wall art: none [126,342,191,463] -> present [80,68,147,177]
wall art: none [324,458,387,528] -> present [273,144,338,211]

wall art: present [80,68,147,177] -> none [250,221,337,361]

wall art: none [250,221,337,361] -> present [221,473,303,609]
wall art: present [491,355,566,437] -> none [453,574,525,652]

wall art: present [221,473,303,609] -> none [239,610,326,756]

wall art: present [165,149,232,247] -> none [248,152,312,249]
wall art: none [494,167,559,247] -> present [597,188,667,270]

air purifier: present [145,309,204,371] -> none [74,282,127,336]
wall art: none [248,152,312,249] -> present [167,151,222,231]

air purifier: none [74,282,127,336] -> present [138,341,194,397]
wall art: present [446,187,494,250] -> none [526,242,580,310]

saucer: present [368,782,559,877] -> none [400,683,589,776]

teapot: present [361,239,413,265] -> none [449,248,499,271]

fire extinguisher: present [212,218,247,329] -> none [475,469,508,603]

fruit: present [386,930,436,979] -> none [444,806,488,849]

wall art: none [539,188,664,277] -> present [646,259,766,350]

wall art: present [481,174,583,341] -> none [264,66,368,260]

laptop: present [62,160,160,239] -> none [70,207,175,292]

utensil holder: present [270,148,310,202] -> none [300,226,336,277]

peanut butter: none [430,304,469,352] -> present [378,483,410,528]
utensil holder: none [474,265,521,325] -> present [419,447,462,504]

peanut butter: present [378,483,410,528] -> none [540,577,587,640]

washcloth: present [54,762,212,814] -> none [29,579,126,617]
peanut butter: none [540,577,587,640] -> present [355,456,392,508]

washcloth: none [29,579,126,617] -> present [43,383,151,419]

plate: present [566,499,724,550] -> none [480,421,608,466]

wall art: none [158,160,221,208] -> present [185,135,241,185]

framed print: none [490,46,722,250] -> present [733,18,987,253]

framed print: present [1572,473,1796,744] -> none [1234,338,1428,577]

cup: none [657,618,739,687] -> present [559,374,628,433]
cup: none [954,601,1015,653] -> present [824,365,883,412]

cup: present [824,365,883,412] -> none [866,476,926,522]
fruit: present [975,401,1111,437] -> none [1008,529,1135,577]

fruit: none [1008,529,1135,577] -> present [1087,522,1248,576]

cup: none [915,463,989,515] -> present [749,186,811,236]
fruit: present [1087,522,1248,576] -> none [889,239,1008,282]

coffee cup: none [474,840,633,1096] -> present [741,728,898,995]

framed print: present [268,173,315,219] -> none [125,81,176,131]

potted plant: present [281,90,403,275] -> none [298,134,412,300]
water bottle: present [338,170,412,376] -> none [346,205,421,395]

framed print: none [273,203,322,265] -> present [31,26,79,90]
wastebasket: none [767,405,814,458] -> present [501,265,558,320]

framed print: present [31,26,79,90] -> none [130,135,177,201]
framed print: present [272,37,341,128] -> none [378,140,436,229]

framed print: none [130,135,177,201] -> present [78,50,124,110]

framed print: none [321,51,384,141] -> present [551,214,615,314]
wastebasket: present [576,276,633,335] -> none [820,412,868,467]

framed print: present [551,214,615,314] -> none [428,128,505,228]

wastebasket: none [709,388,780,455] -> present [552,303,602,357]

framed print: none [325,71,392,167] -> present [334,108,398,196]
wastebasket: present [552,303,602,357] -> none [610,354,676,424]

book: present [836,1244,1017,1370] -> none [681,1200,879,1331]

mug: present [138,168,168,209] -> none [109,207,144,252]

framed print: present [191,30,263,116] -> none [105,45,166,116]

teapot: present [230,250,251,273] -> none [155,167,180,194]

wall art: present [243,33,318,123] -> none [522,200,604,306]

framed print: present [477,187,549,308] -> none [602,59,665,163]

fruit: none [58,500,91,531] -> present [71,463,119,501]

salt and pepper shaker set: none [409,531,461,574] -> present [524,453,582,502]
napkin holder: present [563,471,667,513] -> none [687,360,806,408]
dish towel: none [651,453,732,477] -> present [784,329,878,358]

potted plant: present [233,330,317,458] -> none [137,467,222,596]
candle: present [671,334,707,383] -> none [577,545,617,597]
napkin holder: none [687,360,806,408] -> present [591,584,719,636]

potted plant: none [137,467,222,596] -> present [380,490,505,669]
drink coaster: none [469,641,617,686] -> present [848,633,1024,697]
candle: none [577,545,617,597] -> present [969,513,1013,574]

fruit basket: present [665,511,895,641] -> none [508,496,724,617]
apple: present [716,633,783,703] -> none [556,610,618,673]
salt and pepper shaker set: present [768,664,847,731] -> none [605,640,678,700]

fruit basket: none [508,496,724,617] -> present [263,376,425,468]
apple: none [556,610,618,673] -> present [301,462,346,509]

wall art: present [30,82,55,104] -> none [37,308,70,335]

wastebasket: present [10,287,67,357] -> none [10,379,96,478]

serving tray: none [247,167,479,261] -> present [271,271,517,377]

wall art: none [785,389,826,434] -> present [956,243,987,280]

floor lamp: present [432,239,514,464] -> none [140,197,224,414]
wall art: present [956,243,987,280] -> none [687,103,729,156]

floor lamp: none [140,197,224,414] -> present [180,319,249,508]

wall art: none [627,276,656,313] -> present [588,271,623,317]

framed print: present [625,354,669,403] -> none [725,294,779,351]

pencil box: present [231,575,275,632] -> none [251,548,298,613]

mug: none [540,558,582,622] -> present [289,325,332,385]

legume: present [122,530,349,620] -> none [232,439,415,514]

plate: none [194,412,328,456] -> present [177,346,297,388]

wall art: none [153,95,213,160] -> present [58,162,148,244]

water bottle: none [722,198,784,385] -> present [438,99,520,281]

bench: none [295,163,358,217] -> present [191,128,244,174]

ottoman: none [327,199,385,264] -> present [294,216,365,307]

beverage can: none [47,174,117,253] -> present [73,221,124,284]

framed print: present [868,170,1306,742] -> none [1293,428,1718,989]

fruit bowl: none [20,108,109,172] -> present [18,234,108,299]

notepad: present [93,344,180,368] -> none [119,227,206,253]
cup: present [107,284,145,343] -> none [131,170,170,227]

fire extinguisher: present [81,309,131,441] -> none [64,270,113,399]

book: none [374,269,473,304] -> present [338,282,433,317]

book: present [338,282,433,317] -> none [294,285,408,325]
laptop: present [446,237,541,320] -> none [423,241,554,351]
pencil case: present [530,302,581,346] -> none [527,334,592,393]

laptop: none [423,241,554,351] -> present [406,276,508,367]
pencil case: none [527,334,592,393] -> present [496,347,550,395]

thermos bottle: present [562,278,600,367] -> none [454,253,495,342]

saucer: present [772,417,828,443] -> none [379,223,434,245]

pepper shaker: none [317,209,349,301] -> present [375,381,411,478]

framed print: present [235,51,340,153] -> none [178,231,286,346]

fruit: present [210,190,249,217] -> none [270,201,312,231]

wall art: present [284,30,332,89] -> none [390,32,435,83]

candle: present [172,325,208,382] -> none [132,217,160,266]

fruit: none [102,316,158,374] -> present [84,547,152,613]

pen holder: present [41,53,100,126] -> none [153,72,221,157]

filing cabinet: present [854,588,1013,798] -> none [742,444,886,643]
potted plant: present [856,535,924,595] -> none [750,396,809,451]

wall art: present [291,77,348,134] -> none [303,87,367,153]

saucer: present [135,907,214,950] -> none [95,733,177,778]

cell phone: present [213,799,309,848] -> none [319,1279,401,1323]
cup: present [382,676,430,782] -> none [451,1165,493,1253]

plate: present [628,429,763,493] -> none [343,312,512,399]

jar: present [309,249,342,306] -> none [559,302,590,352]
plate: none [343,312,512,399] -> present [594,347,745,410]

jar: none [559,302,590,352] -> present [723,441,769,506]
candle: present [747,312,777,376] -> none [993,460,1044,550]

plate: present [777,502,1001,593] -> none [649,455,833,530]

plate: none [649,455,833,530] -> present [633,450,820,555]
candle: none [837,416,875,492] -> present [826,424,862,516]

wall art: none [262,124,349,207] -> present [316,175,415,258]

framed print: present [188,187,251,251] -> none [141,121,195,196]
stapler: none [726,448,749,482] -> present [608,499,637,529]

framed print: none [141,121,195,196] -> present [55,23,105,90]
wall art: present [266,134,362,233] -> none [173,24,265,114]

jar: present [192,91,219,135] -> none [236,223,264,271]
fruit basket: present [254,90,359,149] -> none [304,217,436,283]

--- --- ---

WORK TO COMPLETE:
Give only the lines from the one holding "fire extinguisher: present [212,218,247,329]" through the one holding "laptop: present [62,160,160,239]", each restated exactly as it appears above.

RESULT FOR THIS EXERCISE:
fire extinguisher: present [212,218,247,329] -> none [475,469,508,603]

fruit: present [386,930,436,979] -> none [444,806,488,849]

wall art: none [539,188,664,277] -> present [646,259,766,350]

wall art: present [481,174,583,341] -> none [264,66,368,260]

laptop: present [62,160,160,239] -> none [70,207,175,292]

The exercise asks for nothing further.